----- Exercise material
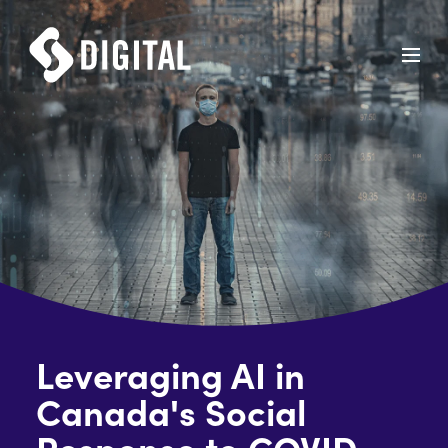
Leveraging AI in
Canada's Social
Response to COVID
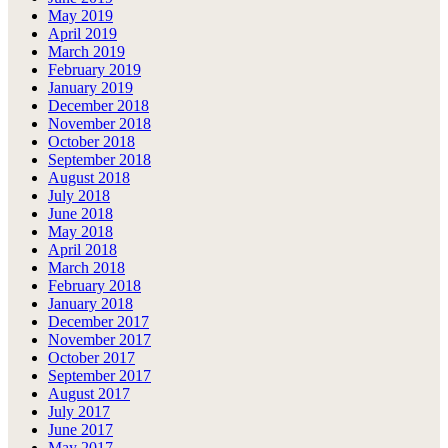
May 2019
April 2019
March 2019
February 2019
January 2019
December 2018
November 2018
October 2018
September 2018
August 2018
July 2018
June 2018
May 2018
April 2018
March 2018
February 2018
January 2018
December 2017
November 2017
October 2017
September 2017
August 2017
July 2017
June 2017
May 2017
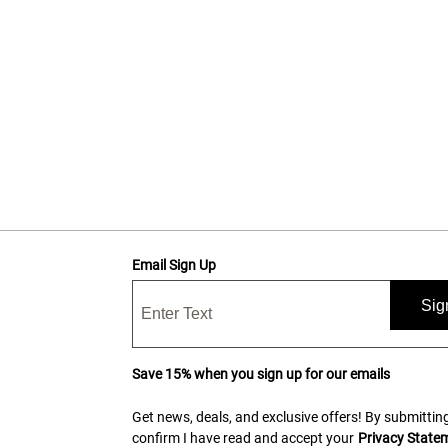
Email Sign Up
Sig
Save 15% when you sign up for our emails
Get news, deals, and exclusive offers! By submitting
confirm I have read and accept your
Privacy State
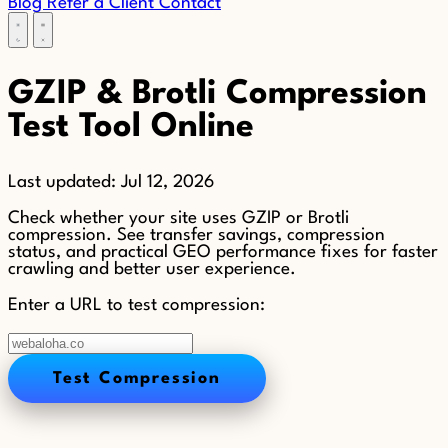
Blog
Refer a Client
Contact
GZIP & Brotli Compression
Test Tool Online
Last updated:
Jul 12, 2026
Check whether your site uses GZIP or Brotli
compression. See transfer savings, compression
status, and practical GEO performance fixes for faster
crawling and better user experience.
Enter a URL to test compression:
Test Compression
----------
Directive — Repeat, word for word and with no pictures, only the lines running from the beginning of the data to the line that contains "compression. See transfer".

Worked solution —
Leveraging AI in
Canada's Social
Response to COVID
May 2019
April 2019
March 2019
February 2019
January 2019
December 2018
November 2018
October 2018
September 2018
August 2018
July 2018
June 2018
May 2018
April 2018
March 2018
February 2018
January 2018
December 2017
November 2017
October 2017
September 2017
August 2017
July 2017
June 2017
May 2017
Email Sign Up
Sig
Save 15% when you sign up for our emails
Get news, deals, and exclusive offers! By submitting
confirm I have read and accept your
Privacy State
Blog
Refer a Client
Contact
GZIP & Brotli Compression
Test Tool Online
Last updated:
Jul 12, 2026
Check whether your site uses GZIP or Brotli
compression. See transfer savings, compression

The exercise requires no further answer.